VIII. Document Availability
39. In addition to publishing the full text of this document in the
Federal Register, the Commission provides all interested persons an
opportunity to view and/or print the contents of this document via the
Internet through FERC's Home Page (https://www.ferc.gov) and in FERC's
Public Reference Room during normal business hours (8:30 a.m. to 5 p.m.
Eastern time) at 888 First Street NE., Room 2A, Washington, DC 20426.
40. From FERC's Home Page on the Internet, this information is
available on eLibrary. The full text of this document is available on
eLibrary in PDF and Microsoft Word format for viewing, printing, and/or
downloading. To access this document in eLibrary, type the docket
number excluding the last three digits of this document in the docket
number field.
41. User assistance is available for eLibrary and the FERC's Web
site during normal business hours from FERC Online Support at (202)
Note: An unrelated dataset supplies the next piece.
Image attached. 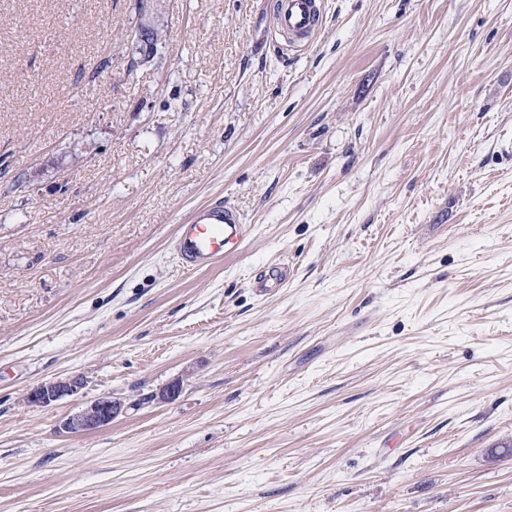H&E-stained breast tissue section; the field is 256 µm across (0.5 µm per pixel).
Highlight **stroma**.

502-6652 (toll free at 1-(866) 208-3676) or email at
ferconlinesupport@ferc.gov, or the Public Reference Room at (202) 502-
8371, TTY (202) 502-8659. Email the Public Reference Room at
public.referenceroom@ferc.gov.
IX. Effective Date and Congressional Notification
42. These regulations are effective December 23, 2011. The
Commission has determined, with the concurrence of the Administrator of
the Office of Information and Regulatory Affairs of OMB, that this rule
is not a ``major rule'' as defined in section 351 of the Small Business
Regulatory Enforcement Fairness Act of 1996.
List of Subjects in 18 CFR Part 284
Continental shelf, Natural gas, Reporting and recordkeeping
requirements.
By the Commission. Commissioner Spitzer is not participating.
Nathaniel J. Davis, Sr.,
Deputy Secretary.
In consideration of the foregoing, the Commission amends part 284,
Chapter I, Title 18, Code of Federal Regulations, as follows:
PART 284--CERTAIN SALES AND TRANSPORTATION OF NATURAL GAS UNDER THE
NATURAL GAS POLICY ACT OF 1978 AND RELATED AUTHORITIES
0
1. The authority citation for part 284 continues to read as follows:
Authority: 15 U.S.C. 717-717w, 3301-3432; 42 U.S.C. 7101-7352;
43 U.S.C. 1331-1356.
0
2. Section 284.15 is added to subpart A to read as follows.
Sec. 284.15 Bidding by affiliates in open seasons for pipeline
capacity.
(a) Multiple affiliates of the same entity may not participate in
an open season for pipeline capacity conducted by any interstate
pipeline providing service under subparts B and G of this part, in
which the pipeline may allocate capacity on a pro rata basis, unless
each affiliate has an independent business reason for submitting a bid.
(b) For purposes of this section, an affiliate is any person that
satisfies the definition of affiliate in Sec. 358.3(a)(1) and (3) of
this chapter with respect to another entity participating in an open
season subject to paragraph (a) of this section.